Starting with the line containing "The main safety" and going on through the line containing "Adequate ventilation allows excess ozone to", return the lines of the data below exactly, and only those.

Start of Exercise data

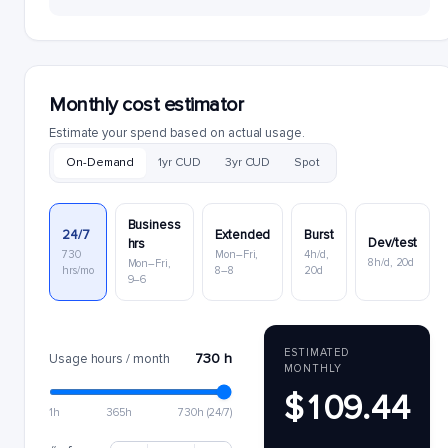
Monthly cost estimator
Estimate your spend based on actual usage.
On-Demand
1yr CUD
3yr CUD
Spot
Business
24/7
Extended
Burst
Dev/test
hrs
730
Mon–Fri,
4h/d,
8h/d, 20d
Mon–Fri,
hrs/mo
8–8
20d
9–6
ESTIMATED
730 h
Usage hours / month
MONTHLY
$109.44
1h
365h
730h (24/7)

End of Exercise data
Start of Exercise data

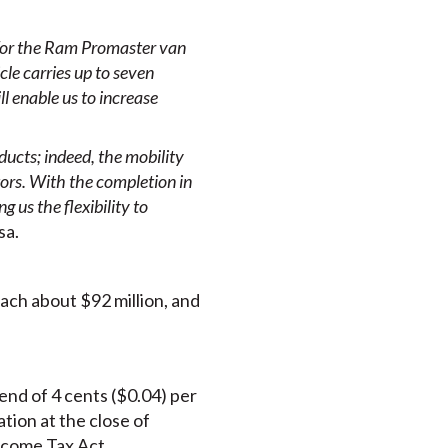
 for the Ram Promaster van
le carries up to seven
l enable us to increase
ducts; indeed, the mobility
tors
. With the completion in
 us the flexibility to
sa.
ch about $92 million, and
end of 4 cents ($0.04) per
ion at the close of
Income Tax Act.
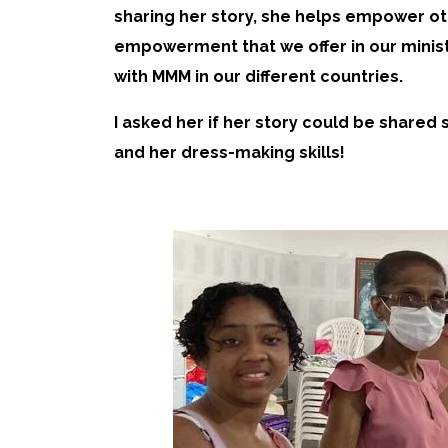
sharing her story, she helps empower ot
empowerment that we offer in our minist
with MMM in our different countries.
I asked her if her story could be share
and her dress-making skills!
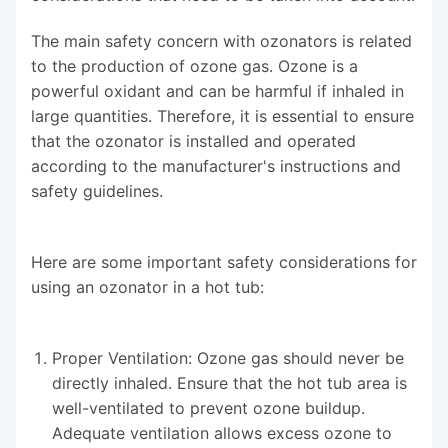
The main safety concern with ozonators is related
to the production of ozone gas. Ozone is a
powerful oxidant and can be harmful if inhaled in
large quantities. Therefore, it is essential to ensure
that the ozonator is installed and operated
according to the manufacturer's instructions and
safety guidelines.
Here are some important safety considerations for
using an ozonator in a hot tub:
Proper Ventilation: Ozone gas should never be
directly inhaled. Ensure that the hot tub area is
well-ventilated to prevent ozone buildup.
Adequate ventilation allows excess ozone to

End of Exercise data

> [Your solution]
The main safety concern with ozonators is related
to the production of ozone gas. Ozone is a
powerful oxidant and can be harmful if inhaled in
large quantities. Therefore, it is essential to ensure
that the ozonator is installed and operated
according to the manufacturer's instructions and
safety guidelines.
Here are some important safety considerations for
using an ozonator in a hot tub:
Proper Ventilation: Ozone gas should never be
directly inhaled. Ensure that the hot tub area is
well-ventilated to prevent ozone buildup.
Adequate ventilation allows excess ozone to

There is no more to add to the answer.